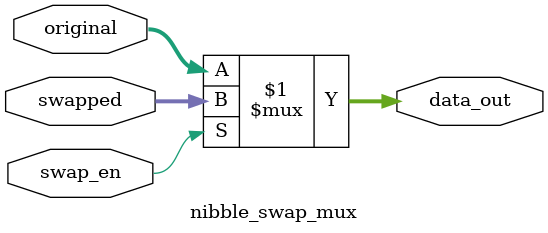
<source format=sv>
module nibble_swap_vr_vr(
    input  wire         clk,
    input  wire         rst_n,
    input  wire [15:0]  data_in,
    input  wire         swap_enable,
    input  wire         in_valid,
    output wire         in_ready,
    output wire [15:0]  data_out,
    output wire         out_valid,
    input  wire         out_ready
);

    reg         input_accepted;
    reg  [15:0] data_in_reg;
    reg         swap_enable_reg;
    wire [15:0] swapped_data;
    reg  [15:0] muxed_data;
    reg         out_valid_reg;
    reg         in_ready_reg;
    reg  [15:0] data_out_reg;

    // Input handshake: accept data only when both valid and ready
    always @(posedge clk or negedge rst_n) begin
        if (!rst_n) begin
            input_accepted    <= 1'b0;
            data_in_reg       <= 16'd0;
            swap_enable_reg   <= 1'b0;
        end else if (in_valid && in_ready) begin
            input_accepted    <= 1'b1;
            data_in_reg       <= data_in;
            swap_enable_reg   <= swap_enable;
        end else if (out_valid_reg && out_ready) begin
            input_accepted    <= 1'b0;
        end
    end

    // Ready to accept new data if not holding valid output data
    always @(*) begin
        in_ready_reg = ~input_accepted || (out_valid_reg && out_ready);
    end

    assign in_ready = in_ready_reg;

    // Submodule: Performs the nibble swapping operation
    nibble_swapper u_nibble_swapper (
        .data_in   (data_in_reg),
        .swapped   (swapped_data)
    );

    // Submodule: Selects between original and swapped data based on swap_enable
    nibble_swap_mux u_nibble_swap_mux (
        .original  (data_in_reg),
        .swapped   (swapped_data),
        .swap_en   (swap_enable_reg),
        .data_out  (muxed_data)
    );

    // Output handshake: output valid when data is accepted, clear when downstream ready
    always @(posedge clk or negedge rst_n) begin
        if (!rst_n) begin
            out_valid_reg <= 1'b0;
        end else if (input_accepted && !out_valid_reg) begin
            out_valid_reg <= 1'b1;
        end else if (out_valid_reg && out_ready) begin
            out_valid_reg <= 1'b0;
        end
    end

    // Output data register
    always @(posedge clk or negedge rst_n) begin
        if (!rst_n) begin
            data_out_reg <= 16'd0;
        end else if (input_accepted && !out_valid_reg) begin
            data_out_reg <= muxed_data;
        end
    end

    assign data_out  = data_out_reg;
    assign out_valid = out_valid_reg;

endmodule

// -----------------------------------------------------------------------------
// nibble_swapper
// Swaps the four nibbles of a 16-bit input: [D3|D2|D1|D0] -> [D0|D1|D2|D3]
module nibble_swapper(
    input  wire [15:0] data_in,
    output wire [15:0] swapped
);
    assign swapped = {data_in[3:0], data_in[7:4], data_in[11:8], data_in[15:12]};
endmodule

// -----------------------------------------------------------------------------
// nibble_swap_mux
// Selects between original and swapped data based on swap_en
module nibble_swap_mux(
    input  wire [15:0] original,
    input  wire [15:0] swapped,
    input  wire        swap_en,
    output wire [15:0] data_out
);
    assign data_out = swap_en ? swapped : original;
endmodule
</source>
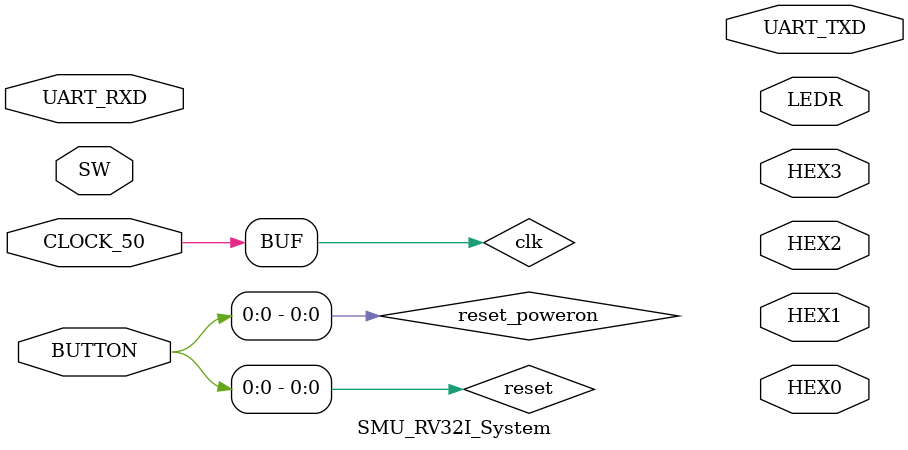
<source format=v>

module SMU_RV32I_System (
  input         CLOCK_50,
  input   [2:0] BUTTON,
  input   [9:0] SW,
  output  [6:0] HEX3,
  output  [6:0] HEX2,
  output  [6:0] HEX1,
  output  [6:0] HEX0,
  output  [9:0] LEDR,

  output        UART_TXD,
  input         UART_RXD
);

  parameter RESET_PC = 32'h1000_0000;
  parameter CLOCK_FREQ = 125_000_000;
  parameter BAUD_RATE = 115_200;
  parameter MIF_HEX = "";
  parameter MIF_BIOS_HEX = "";
  parameter DWIDTH = 32;
  parameter AWIDTH = 12;

  wire reset;
  wire reset_poweron;
  reg  reset_ff;

  wire [31:0] fetch_addr;
  wire [31:0] imem_inst;
  wire [31:0] inst;
  wire [31:0] data_addr;
  wire [31:0] write_data;
  wire [3:0]  Byte_Enable;
  wire  [31:0] read_data;
  wire        cs_dmem_n;
  wire        cs_timer_n;
  wire        cs_gpio_n;
  wire        cs_uart_n;
  wire        data_we;  
  wire cs_tbman_n;
  wire clk = CLOCK_50;
  wire clkb;

  wire data_re;
  
  // reset =  BUTTON[0]
  // if BUTTON[0] is pressed, the reset goes down to "0"
  // reset is a low-active signal
  assign  reset_poweron = BUTTON[0];
  assign  reset = reset_poweron;

  always @(posedge clk)
    reset_ff <= reset;

  assign clkb = ~clk;

  wire [31:0] read_imem_data_mem;

  assign data_re = ~data_we;
  //assign read_data = read_imem_data_mem;
  assign inst = imem_inst;


  riscvsingle #(
      .RESET_PC(RESET_PC)
    ) icpu (
    .clk(clk),
    .n_rst(reset_ff),
    .PC(fetch_addr),
    .Instr(inst),
    .MemWrite(data_we),
    .ALUResult(data_addr),
    .WriteData(write_data),
    .ReadData(read_data),
    .Byte_Enable(Byte_Enable)
  );

  ASYNC_RAM_DP_WBE #(
      .DWIDTH (DWIDTH),
      .AWIDTH (AWIDTH),
      .MIF_HEX (MIF_HEX)
  ) imem (
    .clk      (clk),
    .addr0    (fetch_addr[AWIDTH+2-1:2]),
    .addr1    (data_addr[AWIDTH+2-1:2]),
    .wbe0     (4'd0),
    .wbe1     (Byte_Enable),
    .d0       (32'd0),
    .d1       (write_data),
    .wen0     (1'b0),
    .wen1     (~cs_dmem_n & data_we),//~cs_mem_n &
    .q0       (imem_inst),
    .q1       (read_imem_data_mem)
  );

    Addr_Decoder u_Addr_Decoder (
        .Addr(data_addr),
        .cs_dmem_n(cs_dmem_n),
        .cs_tbman_n(cs_tbman_n)
    );

wire [31:0] r_data;
    data_mux u_data_mux (
        .cs_dmem_n(cs_dmem_n), //in 
        .read_data_dmem(read_imem_data_mem), //in
        .cs_tbman_n(cs_tbman_n), //in
        .read_data_tbman(r_data), // in
        .read_data(read_data) //read_data output
    );

  tbman_wrap u_tbman_w(
    .clk(clk), //in !!!
    .rst_n(reset_ff), //in !!!
    .tbman_sel(!cs_tbman_n),  // High Active in !!!
    .tbman_write(data_we), // Write : 1, Read : 0 in WR
    .tbman_addr(data_addr[15:0]), //in addr
    .tbman_wdata(write_data), //in WR
    .tbman_rdata(r_data) //output dataout
);

endmodule

</source>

# WHAT TO PRODUCE:
Please print the entire listing again exactly, minus its images.

# ANSWER TO THE PROBLEM:
<source format=sv>
module nibble_swap_vr_vr(
    input  wire         clk,
    input  wire         rst_n,
    input  wire [15:0]  data_in,
    input  wire         swap_enable,
    input  wire         in_valid,
    output wire         in_ready,
    output wire [15:0]  data_out,
    output wire         out_valid,
    input  wire         out_ready
);

    reg         input_accepted;
    reg  [15:0] data_in_reg;
    reg         swap_enable_reg;
    wire [15:0] swapped_data;
    reg  [15:0] muxed_data;
    reg         out_valid_reg;
    reg         in_ready_reg;
    reg  [15:0] data_out_reg;

    // Input handshake: accept data only when both valid and ready
    always @(posedge clk or negedge rst_n) begin
        if (!rst_n) begin
            input_accepted    <= 1'b0;
            data_in_reg       <= 16'd0;
            swap_enable_reg   <= 1'b0;
        end else if (in_valid && in_ready) begin
            input_accepted    <= 1'b1;
            data_in_reg       <= data_in;
            swap_enable_reg   <= swap_enable;
        end else if (out_valid_reg && out_ready) begin
            input_accepted    <= 1'b0;
        end
    end

    // Ready to accept new data if not holding valid output data
    always @(*) begin
        in_ready_reg = ~input_accepted || (out_valid_reg && out_ready);
    end

    assign in_ready = in_ready_reg;

    // Submodule: Performs the nibble swapping operation
    nibble_swapper u_nibble_swapper (
        .data_in   (data_in_reg),
        .swapped   (swapped_data)
    );

    // Submodule: Selects between original and swapped data based on swap_enable
    nibble_swap_mux u_nibble_swap_mux (
        .original  (data_in_reg),
        .swapped   (swapped_data),
        .swap_en   (swap_enable_reg),
        .data_out  (muxed_data)
    );

    // Output handshake: output valid when data is accepted, clear when downstream ready
    always @(posedge clk or negedge rst_n) begin
        if (!rst_n) begin
            out_valid_reg <= 1'b0;
        end else if (input_accepted && !out_valid_reg) begin
            out_valid_reg <= 1'b1;
        end else if (out_valid_reg && out_ready) begin
            out_valid_reg <= 1'b0;
        end
    end

    // Output data register
    always @(posedge clk or negedge rst_n) begin
        if (!rst_n) begin
            data_out_reg <= 16'd0;
        end else if (input_accepted && !out_valid_reg) begin
            data_out_reg <= muxed_data;
        end
    end

    assign data_out  = data_out_reg;
    assign out_valid = out_valid_reg;

endmodule

// -----------------------------------------------------------------------------
// nibble_swapper
// Swaps the four nibbles of a 16-bit input: [D3|D2|D1|D0] -> [D0|D1|D2|D3]
module nibble_swapper(
    input  wire [15:0] data_in,
    output wire [15:0] swapped
);
    assign swapped = {data_in[3:0], data_in[7:4], data_in[11:8], data_in[15:12]};
endmodule

// -----------------------------------------------------------------------------
// nibble_swap_mux
// Selects between original and swapped data based on swap_en
module nibble_swap_mux(
    input  wire [15:0] original,
    input  wire [15:0] swapped,
    input  wire        swap_en,
    output wire [15:0] data_out
);
    assign data_out = swap_en ? swapped : original;
endmodule
</source>
<source format=v>

module SMU_RV32I_System (
  input         CLOCK_50,
  input   [2:0] BUTTON,
  input   [9:0] SW,
  output  [6:0] HEX3,
  output  [6:0] HEX2,
  output  [6:0] HEX1,
  output  [6:0] HEX0,
  output  [9:0] LEDR,

  output        UART_TXD,
  input         UART_RXD
);

  parameter RESET_PC = 32'h1000_0000;
  parameter CLOCK_FREQ = 125_000_000;
  parameter BAUD_RATE = 115_200;
  parameter MIF_HEX = "";
  parameter MIF_BIOS_HEX = "";
  parameter DWIDTH = 32;
  parameter AWIDTH = 12;

  wire reset;
  wire reset_poweron;
  reg  reset_ff;

  wire [31:0] fetch_addr;
  wire [31:0] imem_inst;
  wire [31:0] inst;
  wire [31:0] data_addr;
  wire [31:0] write_data;
  wire [3:0]  Byte_Enable;
  wire  [31:0] read_data;
  wire        cs_dmem_n;
  wire        cs_timer_n;
  wire        cs_gpio_n;
  wire        cs_uart_n;
  wire        data_we;  
  wire cs_tbman_n;
  wire clk = CLOCK_50;
  wire clkb;

  wire data_re;
  
  // reset =  BUTTON[0]
  // if BUTTON[0] is pressed, the reset goes down to "0"
  // reset is a low-active signal
  assign  reset_poweron = BUTTON[0];
  assign  reset = reset_poweron;

  always @(posedge clk)
    reset_ff <= reset;

  assign clkb = ~clk;

  wire [31:0] read_imem_data_mem;

  assign data_re = ~data_we;
  //assign read_data = read_imem_data_mem;
  assign inst = imem_inst;


  riscvsingle #(
      .RESET_PC(RESET_PC)
    ) icpu (
    .clk(clk),
    .n_rst(reset_ff),
    .PC(fetch_addr),
    .Instr(inst),
    .MemWrite(data_we),
    .ALUResult(data_addr),
    .WriteData(write_data),
    .ReadData(read_data),
    .Byte_Enable(Byte_Enable)
  );

  ASYNC_RAM_DP_WBE #(
      .DWIDTH (DWIDTH),
      .AWIDTH (AWIDTH),
      .MIF_HEX (MIF_HEX)
  ) imem (
    .clk      (clk),
    .addr0    (fetch_addr[AWIDTH+2-1:2]),
    .addr1    (data_addr[AWIDTH+2-1:2]),
    .wbe0     (4'd0),
    .wbe1     (Byte_Enable),
    .d0       (32'd0),
    .d1       (write_data),
    .wen0     (1'b0),
    .wen1     (~cs_dmem_n & data_we),//~cs_mem_n &
    .q0       (imem_inst),
    .q1       (read_imem_data_mem)
  );

    Addr_Decoder u_Addr_Decoder (
        .Addr(data_addr),
        .cs_dmem_n(cs_dmem_n),
        .cs_tbman_n(cs_tbman_n)
    );

wire [31:0] r_data;
    data_mux u_data_mux (
        .cs_dmem_n(cs_dmem_n), //in 
        .read_data_dmem(read_imem_data_mem), //in
        .cs_tbman_n(cs_tbman_n), //in
        .read_data_tbman(r_data), // in
        .read_data(read_data) //read_data output
    );

  tbman_wrap u_tbman_w(
    .clk(clk), //in !!!
    .rst_n(reset_ff), //in !!!
    .tbman_sel(!cs_tbman_n),  // High Active in !!!
    .tbman_write(data_we), // Write : 1, Read : 0 in WR
    .tbman_addr(data_addr[15:0]), //in addr
    .tbman_wdata(write_data), //in WR
    .tbman_rdata(r_data) //output dataout
);

endmodule

</source>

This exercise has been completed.